The trade secret misappropriation claims stemmed from the hiring by certain defendants of MirTech, a company with which AgroFresh had previously contracted to develop new technology.
As seen from the above, litigants on both sides of the aisle should continue to pay special attention to trade secrets, which can be more nebulous and amorphous than, say, patent infringement allegations, and thus open to significant maneuverability and subjectivity.
For plaintiffs, these claims should always be considered when they suspect another party has either pilfered their secrets, such as by an ex-employee, or they see a competitor rush into the marketplace with similar technology that appears based on their technology. As the plaintiff, if these suspicions are present, it is key to immediately begin exploring and developing facts that will get to trial. Indeed, according to annual reports from industry publications such as Stout's 2020 Trends in Trade Secret Litigation Report, trade secret plaintiffs tend to win at trial.
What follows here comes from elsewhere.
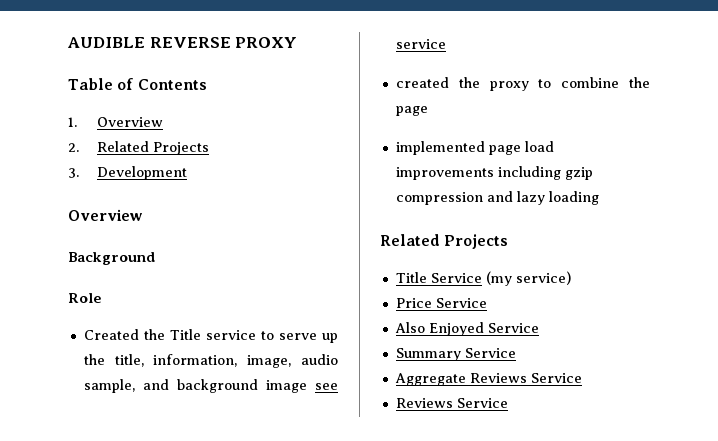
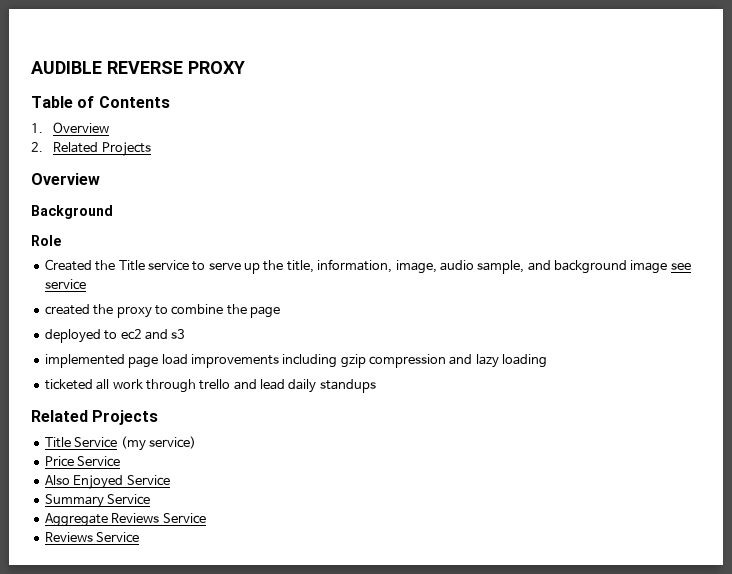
[68,166,187,180] // 3. Development -> (151, 149) none
(428, 111) none -> [44,329,186,343] // deployed to ec2 and s3
(599, 198) none -> [44,379,376,393] // ticketed all work through trello and lead daily standups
On the other hand, defendants on the receiving end of trade secrets claims, especially those seeking significant damages in addition to or in lieu of injunctive relief, should take them seriously and strategize their defense with an eye towards achieving dismissal prior to trial. Based on industry reports, trade secret defendants win more often during summary judgment and judgment on the pleadings stages. If defendants are less bullish on defeating the claims before trial, extra care should be given to theme and story development early on in discovery.
The trend of significant awards is unlikely to abate as we expect to see trade secret suits continue to provide monetary, as well as injunctive, recourse to companies whose valuable business information has been stolen. In fact, recent data suggest that trade secret misappropriation claims will only increase in view of the continued digitization of intellectual property, including technical, financial, and marketing information, as well as the ubiquity of employees working from home. This latter piece both increases the importance of monitoring and protecting trade secrets but also highlights the difficulties in doing so.
Moreover, changes in patent law, including the shrinking universe of subject matter eligible for patent protection, have resulted in a renewed focus on increasing and protecting trade secret portfolios. See e.g., Mayo Collaborative Servs. v. Prometheus Labs., Inc., 566 U.S. 66 (2012), Alice Corp. Pty. v. CLS Bank Int'l, 573 U.S. 208, 134 S. Ct. 2347, 189 L. Ed. 2d 296 (2014), and progeny. Each of these developments contribute to the proliferation of more trade secrets cases across the country, and likely more large verdicts.